Robin Williams has been making me laugh since I was old enough to pick out my own shows on TV and buy my own tickets to the movies. My best friend and I would rattle off quotes from Good Morning Vietnam with such frequency they became like mantras. I wore out the VHS copy of Hook from overuse, even after I saw it a half dozen times in the theatre. My mother would laugh as heartily at “a run by fruiting” every time it was on the TV as if she was seeing Mrs. Doubtfire for the very first time. There have been occurrences in my life when I recalled the sage advice of Sean Maguire and incorporated it into my own personal decisions. I thank the writers of these moments as gratefully as I thank Robin Williams for understanding their words and delivering them to me (or ad libbing, as he was wont to do) in such a way that resonates. In such a way that they made me feel attached to him, emotionally, if not physically. In such a way that was relatable, calming, cheering, moving. Williams, through his acting, showed me how a sincere sense of humanity can be displayed through comedy as successfully as through drama. To me, he is an association to and proof of the existence of crinkly-eyed joy, brilliant free-associations of the mind, and a youthful exuberance that really can exist in adulthood.

His presence had become familiar.

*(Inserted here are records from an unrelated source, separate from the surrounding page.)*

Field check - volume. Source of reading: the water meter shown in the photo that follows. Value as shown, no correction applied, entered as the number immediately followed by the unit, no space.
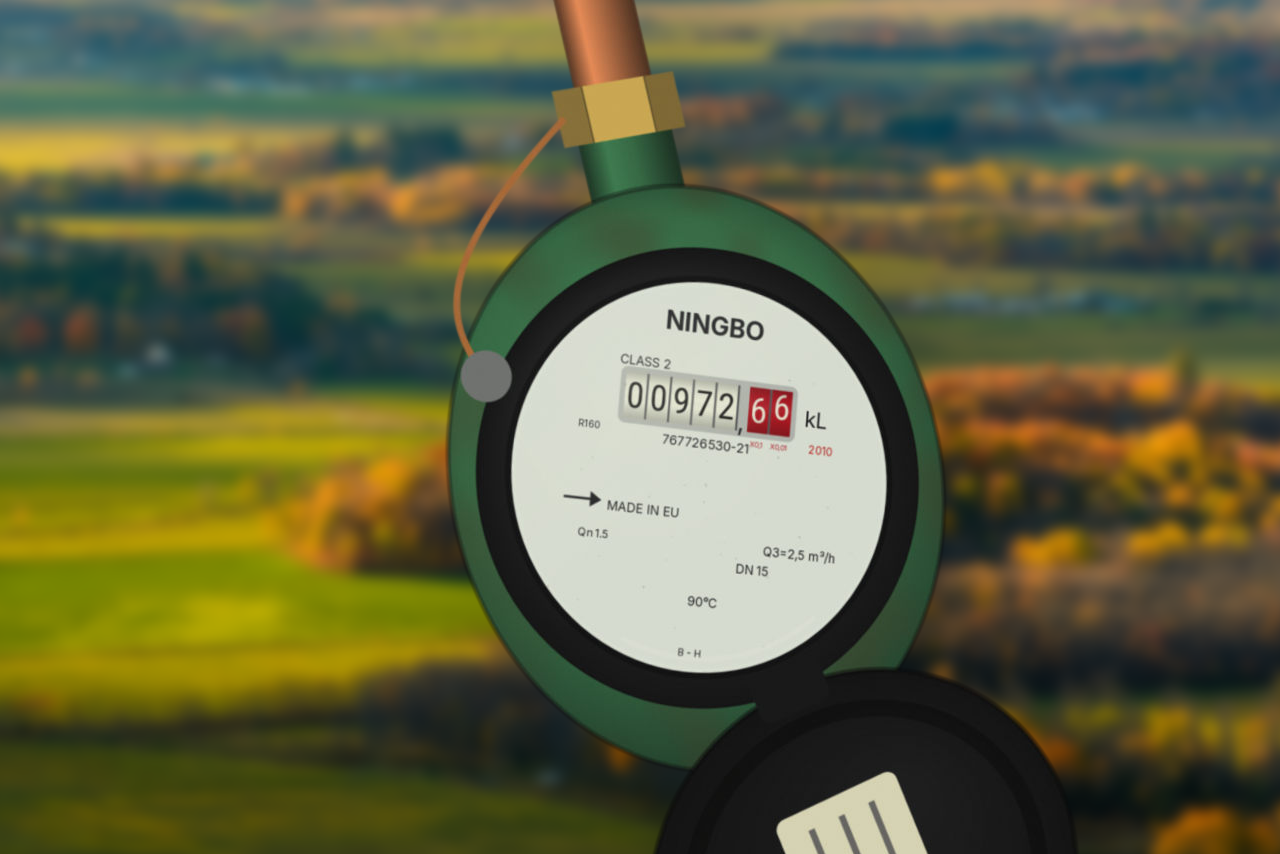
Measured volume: 972.66kL
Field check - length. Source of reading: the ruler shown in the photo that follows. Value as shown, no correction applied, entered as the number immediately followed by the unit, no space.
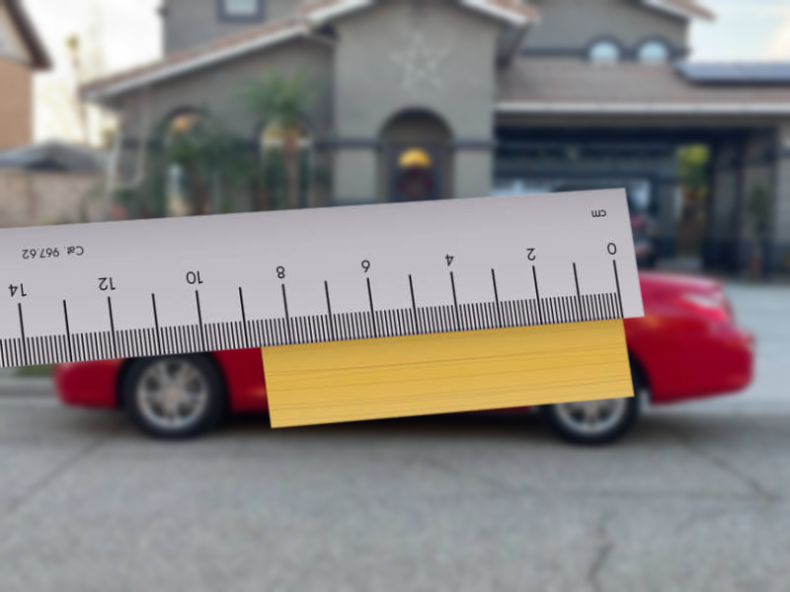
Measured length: 8.7cm
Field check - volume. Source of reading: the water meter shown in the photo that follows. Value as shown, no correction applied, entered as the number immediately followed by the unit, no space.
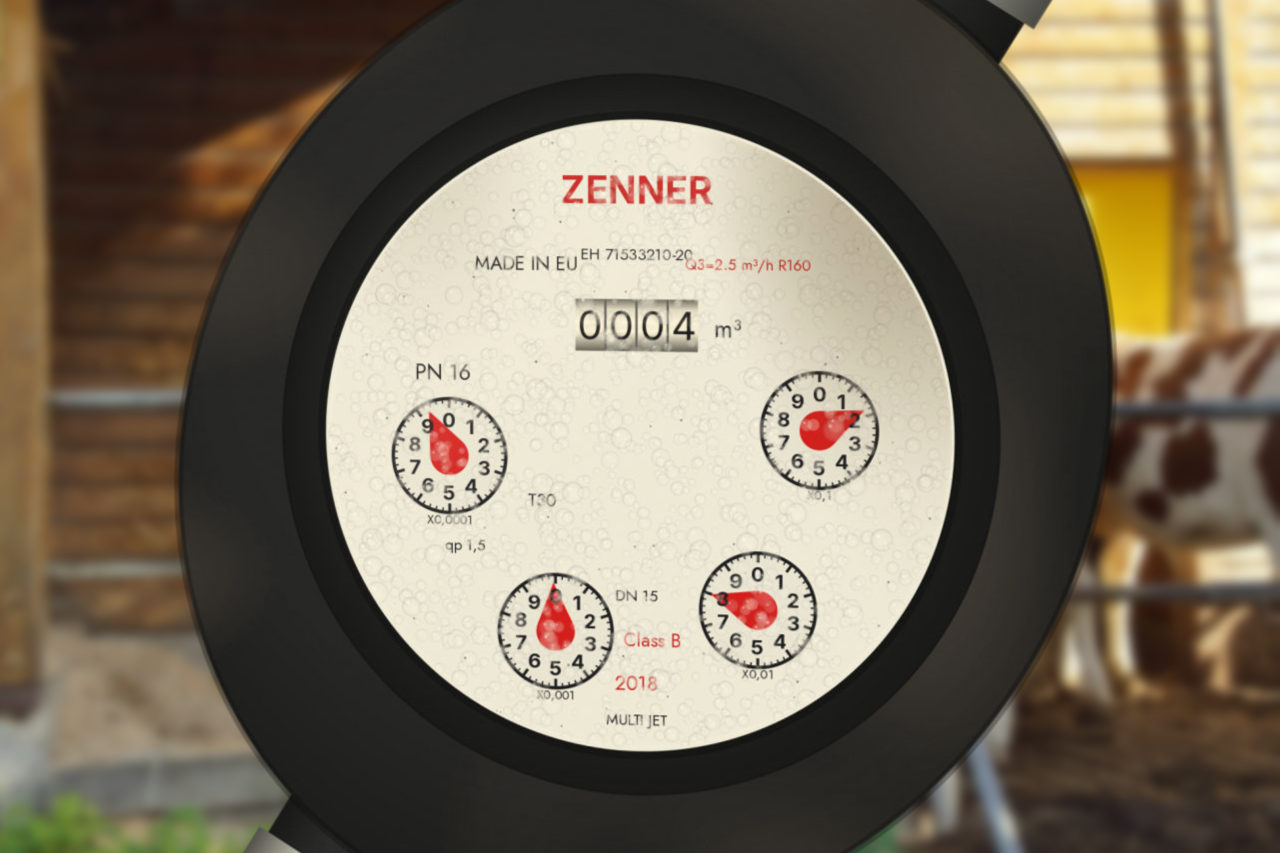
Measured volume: 4.1799m³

There is peace in familiarity. And there is comfort in the anticipation of seeing that which is familiar. I have always turned to his movies and his standup to laugh, to cheer me up, to make me think. Each stage in his career reflecting a stage in my life, like markers, helping me remember earlier times and feel like I felt back then. I turn to friends and family for these same wants. The relationships are fundamentally different, but the affect they can have, in the mind and in the heart are essentially the same. When Mr. Williams made me laugh, I was reminded of all the previous smiles he brought to my face. I was reminded of the giggle fits he induced in my friends in our childhood. The snorts he evoked from my mother. I’m saddened by the thought that his life is now destined to be as nostalgic to me as those memories.  I had taken for granted that he would always have more to give. More mania, more subtleties, more assurances that it’s not my fault. It’s not my fault. It’s not my fault. Accompanying someone through decades of their life is an intimacy. One sided, in this instance, but no less important in what I took from him and what he gave to me.

It is a long-standing notion, the ease with which we can proclaim an emotional attachment to paintings or music. The fact that such pieces can have a personal impact on an individual is universally accepted. For some, the mourning of a celebrity by an audience of strangers is seen as a hollow endeavor. But I consider Robin Williams an artist. His celebrity is of no consequence. It’s his work and his spirit that have invaded my headspace and moved me to feel deeply. Immortalized by his catalogue of classics, remembered fondly for his gentleness, generosity, and genius. As a human being, he had so many sides that I will never see and never know. As an artist, he has left me with portraits that I have analyzed endlessly. I will hang them lovingly in the halls of my memories til I too take my final bow.